While West Baltimore has always supported a number of thriving businesses–many of them owned by minority families–the area as is apparently doesn't project the clean image that the Greatest City in America deserves. Among the casualties of West Side Initiative are over two dozen mom-and-pop stores that were deemed insufficiently upscale.

As with the Maglev project, residents are being asked to suspend their disbelief. In this instance, they should forget that a similar government initiative failed to do anything for the same neighborhood in 1980. And they forget to ask whether governments should subsidize homes for middle- and upper-class families, who can presumably find places to live easily enough on their own.

The West Side Initiative showcases how complex redevelopment plans can end up sponsoring all sorts of insanity. In order to kick the businesses out of the neighborhood, the city agreed to buy them out and relocate them. One of the enterprises belonged to a local entrepreneur named Kenneth Jackson: His El Dorado Lounge had been a well-known area strip club for more than 25 years. The Baltimore Sun reported that in helping relocate the establishment, the city paid Jackson $450,000 for his property, twice what he paid for it just four years earlier. Moreover, the city's relocation plan would have made Baltimore the strip club's new landlord, leasing it space in a large city building at a rock-bottom price (with an option to buy, no less).

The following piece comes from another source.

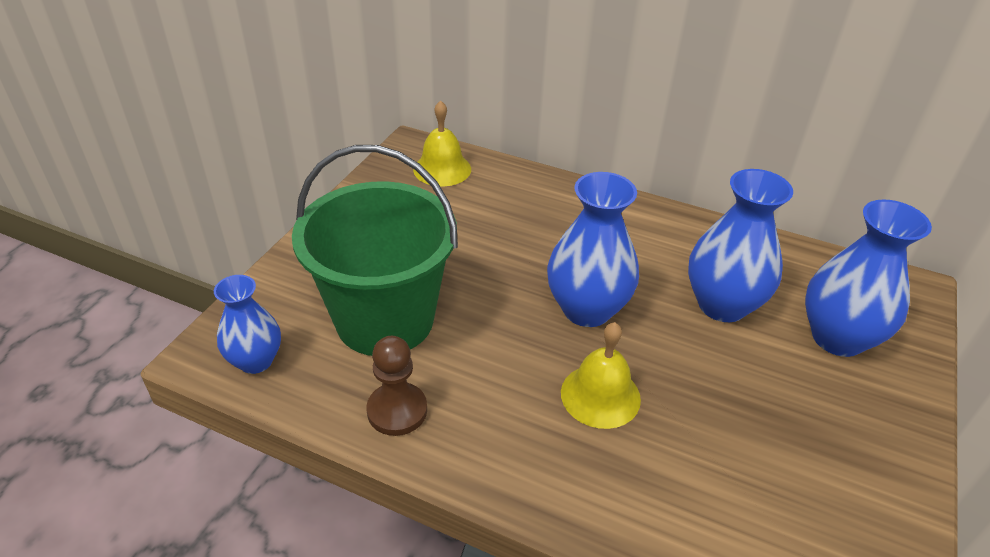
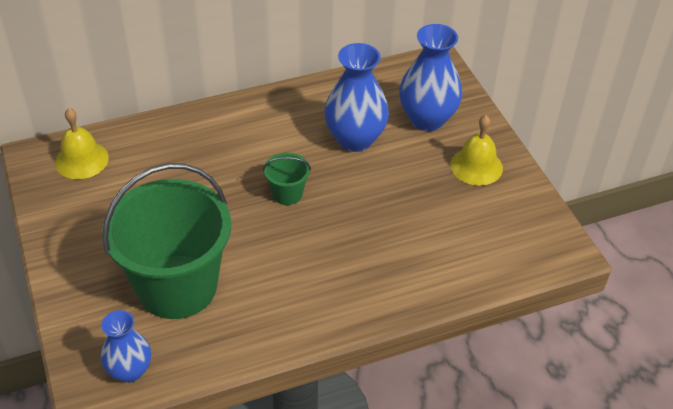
camera: 45 degrees left, 5 degrees up
(397, 410) = (251, 329): brown pawn -> none
(587, 309) = (287, 194): blue vase -> green bucket
(600, 395) = (347, 238): yellow bell -> yellow bell (476, 166)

Jewish community leaders complained when they discovered that the El Dorado's new home would be just one block away from the city's newly refurbished Holocaust Memorial. Mayor O'Malley has since scrapped the El Dorado's relocation plan, but not before the Sun and Manhattan's City Journal revealed that O'Malley had received a $2,000 campaign donation from Jackson's mother in 1999.

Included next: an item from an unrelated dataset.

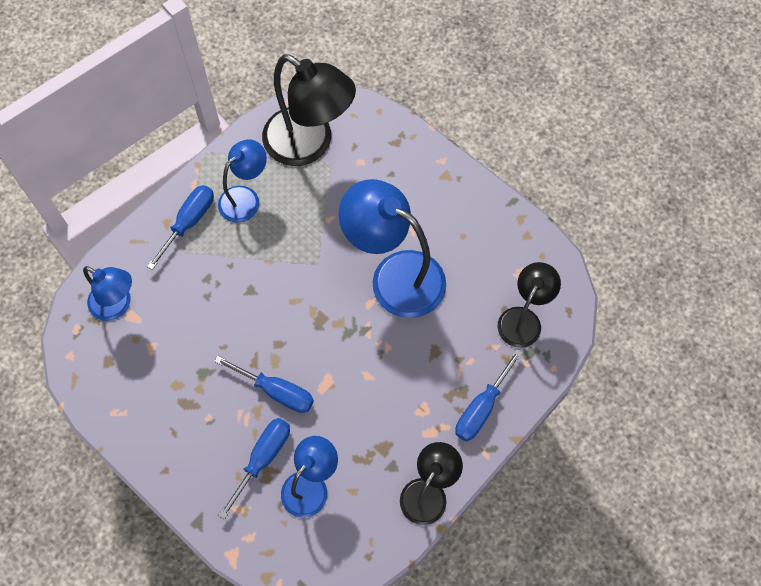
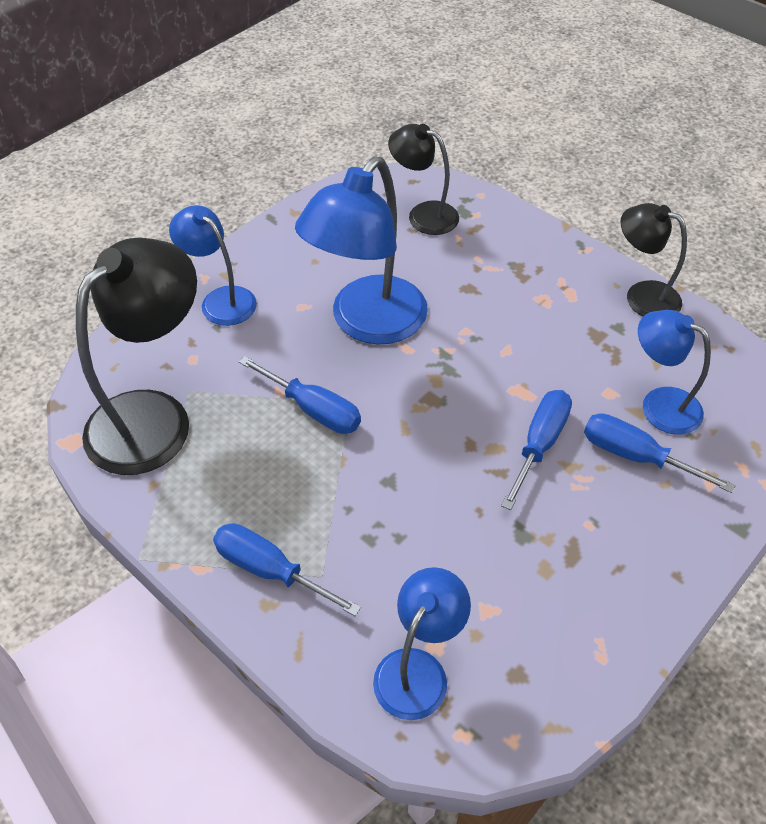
camera: 90 degrees left, 15 degrees down
(245, 198) = (234, 494): blue lamp -> blue lamp (221, 300)
(481, 408) = (534, 250): blue screwdriver -> blue screwdriver (313, 409)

In yet another plan–perhaps the most ambitious in O'Malley's portfolio–the mayor has announced that he will turn Baltimore into the Silicon Valley of the East Coast. This project, code named "Digital Harbor," will try to lure high-tech companies to the city through a "cooperative plan" that will include all sorts of government and business interests. According to the plan, this "Smart Growth" initiative will allow the Baltimore faithful to "to live, work and play in a city that can serve as a national model for redevelopment."

Digital Harbor and the West Side Initiative are moving ahead. Maglev is chugging along too, now that a final environmental assessment has been completed. All that remains is whether the feds "award" the project to Baltimore-D.C. or Pittsburgh. The feds have been reassuring Baltimore's political class that if they do win the project, the system will definitely be in place in time for the 2012 Olympic Games. That's yet another thing that O'Malley and local officials are sure will help Baltimore keep the title of Greatest City in America, or the world, or something.

The only question left, it seems, is whether anyone will still be living in Baltimore by then.